Britain’s biggest children’s charity has turned to new technology providers to transform its service in the wake of Covid-19. By Oscar Williams for NS Tech.
In 2016, Britain’s largest children’s charity – Barnardo’s – launched a new ten-year plan. The charity’s leadership was acutely aware that the delivery of children’s services was being held back by outdated tech and that they needed to urgently modernise their systems.
“We were using a lot of old technology – we had an on-premise architecture; everything was going down a VPN,” says Trevor Lawson, the charity’s head of technology transformation. “It was slow. It was jammed up. We were really struggling to cope with the volume of traffic. We needed to not only catch up with the way technology was advancing, but also get ahead of that curve to start to shape how we deliver services in a much more positive way.”
The majority of the 154-year-old charity’s 8,000 staff work in one of several hundred local services that provide support for vulnerable children and young people. But back in 2016, a “huge amount of time was being wasted by writing up notes in the field and then typing them up in the office”, says Lawson. “Critically, what we wanted to do is simplify that process for our teams and free them from the technology to allow them to focus on the task at hand.”
In late 2018, the charity started looking at new collaboration tools that would streamline note-taking and report writing. After assessing the market, it settled on Google’s G Suite and began experimenting with its products.

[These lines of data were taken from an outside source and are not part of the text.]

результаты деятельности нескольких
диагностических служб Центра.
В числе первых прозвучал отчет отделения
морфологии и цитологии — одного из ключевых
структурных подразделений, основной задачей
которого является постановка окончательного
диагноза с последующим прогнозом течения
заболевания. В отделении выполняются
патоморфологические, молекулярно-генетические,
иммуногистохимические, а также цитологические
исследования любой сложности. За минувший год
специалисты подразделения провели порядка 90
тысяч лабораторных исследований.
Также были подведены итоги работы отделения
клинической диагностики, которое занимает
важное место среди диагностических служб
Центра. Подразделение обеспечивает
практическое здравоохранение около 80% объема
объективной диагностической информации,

“G Suite was of particular interest because it has been built with collaboration in mind in a way that Microsoft Office at the time certainly was not,” says Lawson. “What is critical is being able to work together, often very quickly, to deal with important crisis situations and with a high level of security. That might mean collaborating on documents in a very rapid timeframe to make sure we have got the information right.”
Covid-19
Although some teams had been testing the platform in 2019, it was only earlier this year – just as the impact of the coronavirus crisis was becoming clear – that it was opened up to the wider organisation.

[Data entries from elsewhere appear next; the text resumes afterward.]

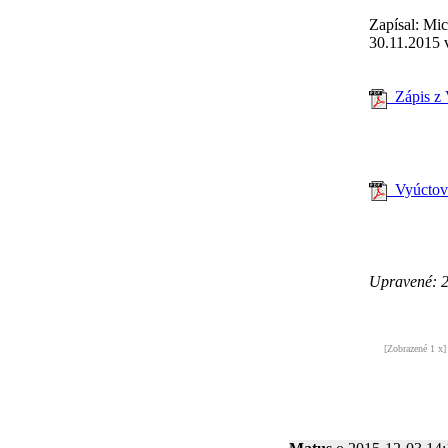
Zapísal: Mi
30.11.2015 v
Zápis z 
Vyúctova
Upravené: 
[Zobrazené 1 x]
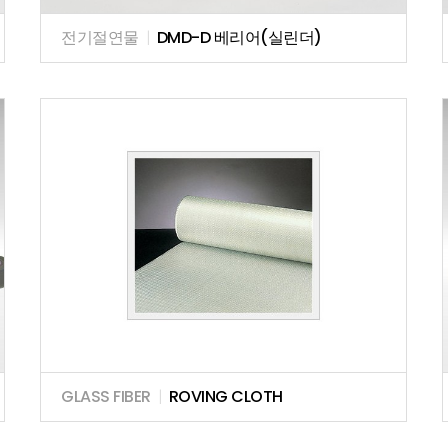
전기절연물
|
DMD-D 베리어(실린더)
GLASS FIBER
|
ROVING CLOTH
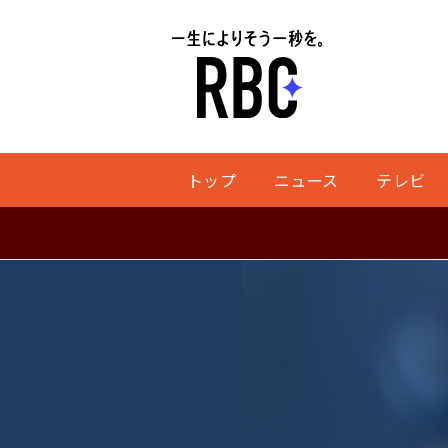
トップ
ニュース
テレビ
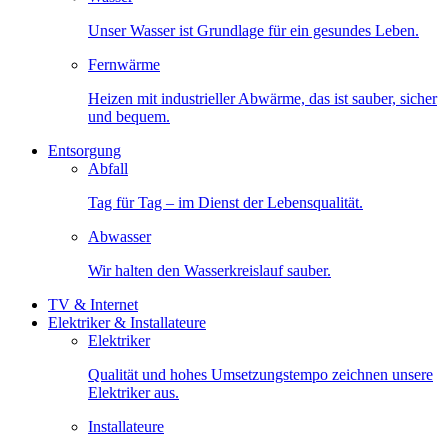
Unser Wasser ist Grundlage für ein gesundes Leben.
Fernwärme
Heizen mit industrieller Abwärme, das ist sauber, sicher
und bequem.
Entsorgung
Abfall
Tag für Tag – im Dienst der Lebensqualität.
Abwasser
Wir halten den Wasserkreislauf sauber.
TV & Internet
Elektriker & Installateure
Elektriker
Qualität und hohes Umsetzungstempo zeichnen unsere
Elektriker aus.
Installateure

The charity used Okta’s identity management system to provide a single sign-on system for all employees to access G Suite.
“It has actually provided an additional way we could work together much more quickly, which was particularly advantageous when Covid-19 kicked in,” says Lawson.
The charity is now hosting 5,000 meetings a month over Google Meet. Staff are also using the platform to provide support to communities. A team in Glasgow, for example, is using Google Meet to provide reading sessions and scavenger hunts for children. But while Lawson says it has been “surprisingly effective for some of those things”, he concedes that in most situations, “it is not anything like an effective replacement for face-to-face contact”.
However, the charity has found at least one use for the technology that is likely to outlast the pandemic.
“Asking families who are working really hard, often holding down to two to three jobs a piece, to come into an office in the middle of the working day often isn’t always possible,” says Lawson.
“What it does mean is we can evaluate other ways of working with families outside of usual hours, for example, which could allow us to offer support to otherwise hard-to-reach families, which could benefit a very large number of children.”
The charity is still evaluating Office 365 and Lawson said the tech team is keeping an open mind before making a final decision on which platform to opt for in the long run.
A significant proportion of the charity’s income comes from local authorities, “the vast majority of whom do use Office 365”, says Lawson, but he says that while there have been “some hiccups” when it comes to transferring data from the Google to Microsoft platforms, it is “getting easier all the time”.
“We are still evaluating the platforms and still making that final decision, and I think the final decision will actually be quite a fine one,” he says.
From document management to data management
Barnardo’s also wants to make better use of data. It collects a large amount of information as part of its safeguarding work, but it is not yet analysing it in a way that provides insights into the success of various interventions.
“We are moving from what could best be described as document management to data management,” says Lawson. “That means putting it into a system that is centred on the child and you can completely understand what journey that child takes over time.
“We can then start to build up a much clearer long-term picture of what interventions work well and what work less well, and then understand what we do need to do differently to improve their outcomes.”